We were expecting to see the nomadic Mongols living as they have done for centuries with no running water, oil lambs and dung fueled stoves. So it was a bit of a shock to see a satellite dish and solar panels outside each ger. Overall, we loved the Mongolian experience. We would have liked to stay longer but both agreed that next time it might be better in the summer.

Beijing...round one

Our first encounter with the Mongols at immigration did nothing to deter our determination to see Mongolia.
By 9am the next morning we were queing outside the Mongolian Embassy appying for our Visas. With relative ease we filled out a rapid visa application and was told to come back at 4pm the following day. With the rest of the day open we decided the best plan of action was to explore Tian'anmen Square. On making our way to the square we were joined by two very polite english speaking chinese girls. After 10minutes of constant questioning we found ourselves in a 'student art' shop. By the time I realised we were being scammed and trying to back out of the shop, it was all to late. Zinta was already up to her neck in the scam, by buying two average chinese artworks because the one of the very polite english speaking chinese girls was the surpose artist. Oh well, lesson learnt. We now have a code word to let each other know if we start to get caught out. It is a bit more subtle than yelling RUN!
We did finally make it to Tian'anmen Square once we had escaped the scammers and passed through the secuirty checkpoint. It's a massive open area in the shape of a square!!!! Apart from having a dead guy (Chairman Mao's Morseleum) in the middle and 'the' national falg on the north side, that's about it.

    



One thing we did find interesting was the food on offer at the street markets.




The next day we successfully obtained our Mongolian Visas. Hurrah!! It was off to the airport to fly back to UB.

Monday, November 15, 2010

Mongolia........almost.

After a long day and a half of traveling from Weymouth to London to Frankfurt to Beijing, Nick and I were excited about getting off the plane and begining our honeytrek in UB. Well, Mongolian immigration had other ideas! A long story short, you are not able to get your Mongolian visa on arrival even with a visa invitation from your mongolian travel agent and esp. when traveling with Air China!  So with no explaination we were put back on the plane we just arrived on and sent back to Beijing. What was really annoying was the fact that the immiragtion prick would not talk to us or explain why we were being deported.
All was not lost, we did manage to take some photo's from the plane window.
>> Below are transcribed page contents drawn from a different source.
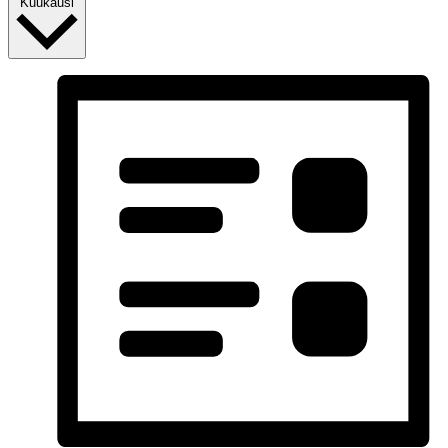
Kuukausi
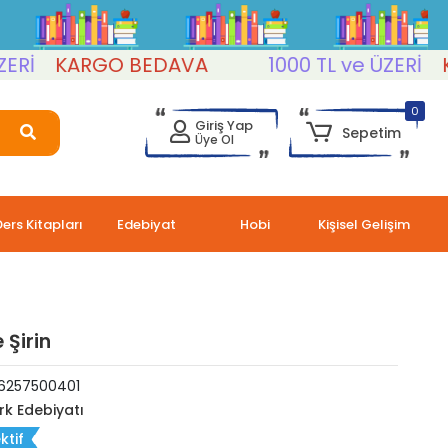
KARGO BEDAVA
1000 TL ve ÜZERİ
KAR
0
Giriş Yap
Sepetim
Üye Ol
Ders Kitapları
Edebiyat
Hobi
Kişisel Gelişim
 Şirin
6257500401
rk Edebiyatı
ktif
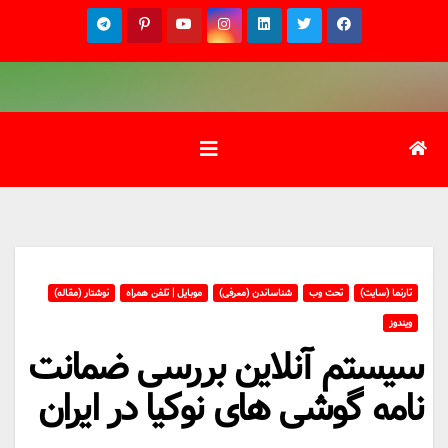
Ski
t
conten
تارنما (سایت)
تحت وب
شناساندن (معرفی)
موبایل | تلفن همراه
نوشتار (مقاله)
ویندوز
سیستم آنلاین بررسی ضمانت
نامه گوشی های نوکیا در ایران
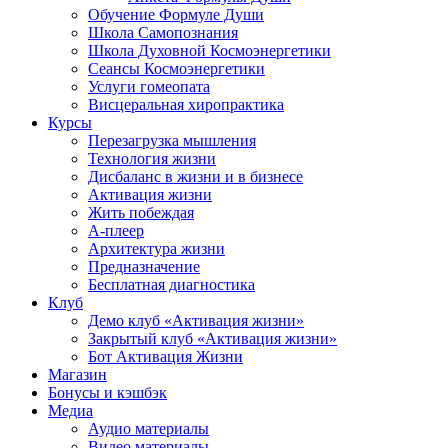
Обучение Формуле Души
Школа Самопознания
Школа Духовной Космоэнергетики
Сеансы Космоэнергетики
Услуги гомеопата
Висцеральная хиропрактика
Курсы
Перезагрузка мышления
Технология жизни
Дисбаланс в жизни и в бизнесе
Активация жизни
Жить побеждая
А-плеер
Архитектура жизни
Предназначение
Бесплатная диагностика
Клуб
Демо клуб «Активация жизни»
Закрытый клуб «Активация жизни»
Бот Активация Жизни
Магазин
Бонусы и кэшбэк
Медиа
Аудио материалы
Видео материалы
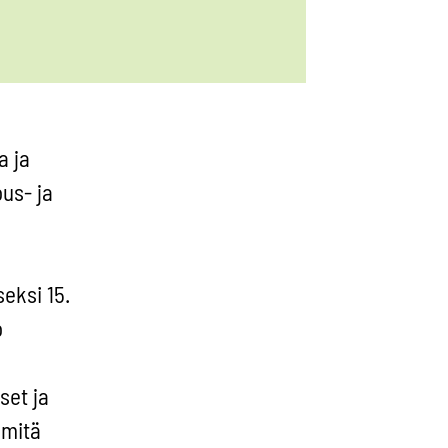
a ja
us- ja
eksi 15.
o
set ja
 mitä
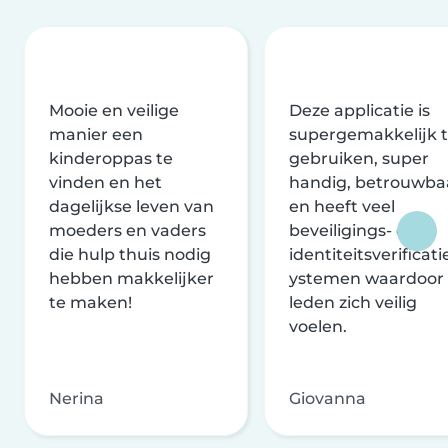
Mooie en veilige
Deze applicatie is
manier een
supergemakkelijk 
kinderoppas te
gebruiken, super
vinden en het
handig, betrouwba
dagelijkse leven van
en heeft veel
moeders en vaders
beveiligings- en
die hulp thuis nodig
identiteitsverificati
hebben makkelijker
ystemen waardoor
te maken!
leden zich veilig
voelen.
Nerina
Giovanna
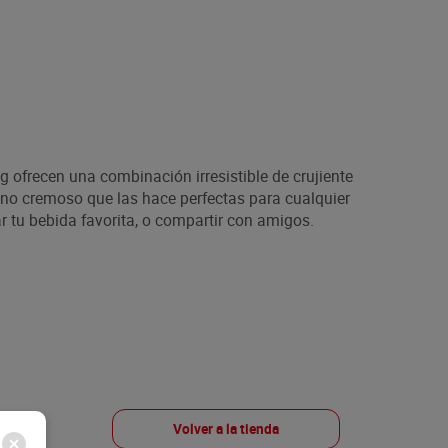
 ofrecen una combinación irresistible de crujiente
leno cremoso que las hace perfectas para cualquier
 tu bebida favorita, o compartir con amigos.
Volver a la tienda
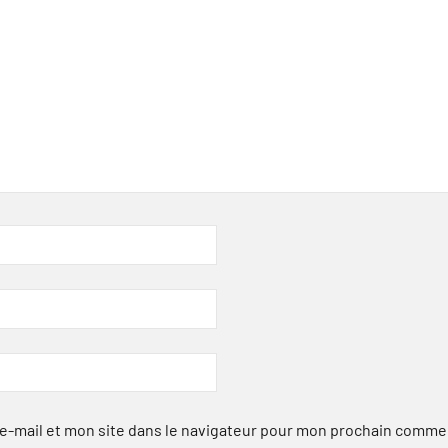
-mail et mon site dans le navigateur pour mon prochain comme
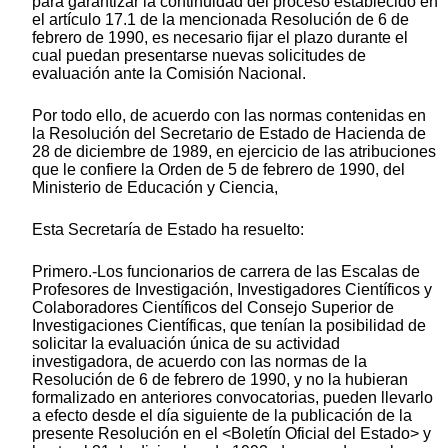
para garantizar la continuidad del proceso establecido en
el artículo 17.1 de la mencionada Resolución de 6 de
febrero de 1990, es necesario fijar el plazo durante el
cual puedan presentarse nuevas solicitudes de
evaluación ante la Comisión Nacional.
Por todo ello, de acuerdo con las normas contenidas en
la Resolución del Secretario de Estado de Hacienda de
28 de diciembre de 1989, en ejercicio de las atribuciones
que le confiere la Orden de 5 de febrero de 1990, del
Ministerio de Educación y Ciencia,
Esta Secretaría de Estado ha resuelto:
Primero.-Los funcionarios de carrera de las Escalas de
Profesores de Investigación, Investigadores Científicos y
Colaboradores Científicos del Consejo Superior de
Investigaciones Científicas, que tenían la posibilidad de
solicitar la evaluación única de su actividad
investigadora, de acuerdo con las normas de la
Resolución de 6 de febrero de 1990, y no la hubieran
formalizado en anteriores convocatorias, pueden llevarlo
a efecto desde el día siguiente de la publicación de la
presente Resolución en el <Boletín Oficial del Estado> y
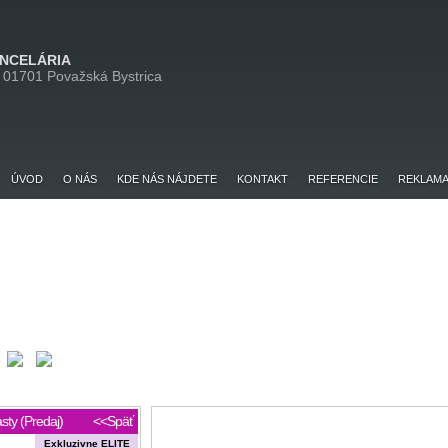
ANCELÁRIA
 01701 Považská Bystrica
ÚVOD
O NÁS
KDE NÁS NÁJDETE
KONTAKT
REFERENCIE
REKLAMA
sty (Predaj)
<<Späť
Exkluzivne ELITE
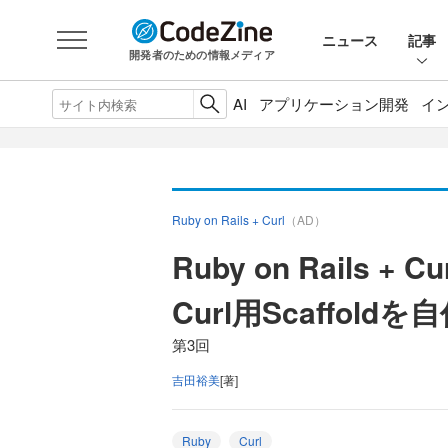
ニュース
記事
開発者のための情報メディア
AI
アプリケーション開発
イ
Ruby on Rails + Curl
（AD）
Ruby on Rails + Cu
Curl用Scaffold
第3回
吉田裕美
[著]
Ruby
Curl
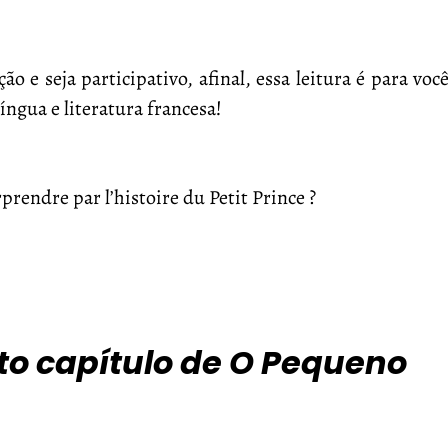
o e seja participativo, afinal, essa leitura é para voc
íngua e literatura francesa!
prendre par l’histoire du Petit Prince ?
nto capítulo de O Pequeno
 Another 2 hour flight and 3 hours in Chinese immigration being 'processed' left us in no mood to search for a hotel. We jumped in a cab and headed to the only hotel we knew of, Raffles! Two very expensive beers in, Nick and I were back in high spirits and laughing about deportation. Our first adventure as husband and wife!

Friday, November 5, 2010

Welcome


Welcome to Team NZ’s PG rated honeymoon Blogspot. The R rated version is still under construction!  

Not really knowing where to begin or what to write, we thought we would give you a simple introduction on where we are travelling.

Mongolia, China, Tibet (though technically it is China, but only to the Chinese), Nepal and India.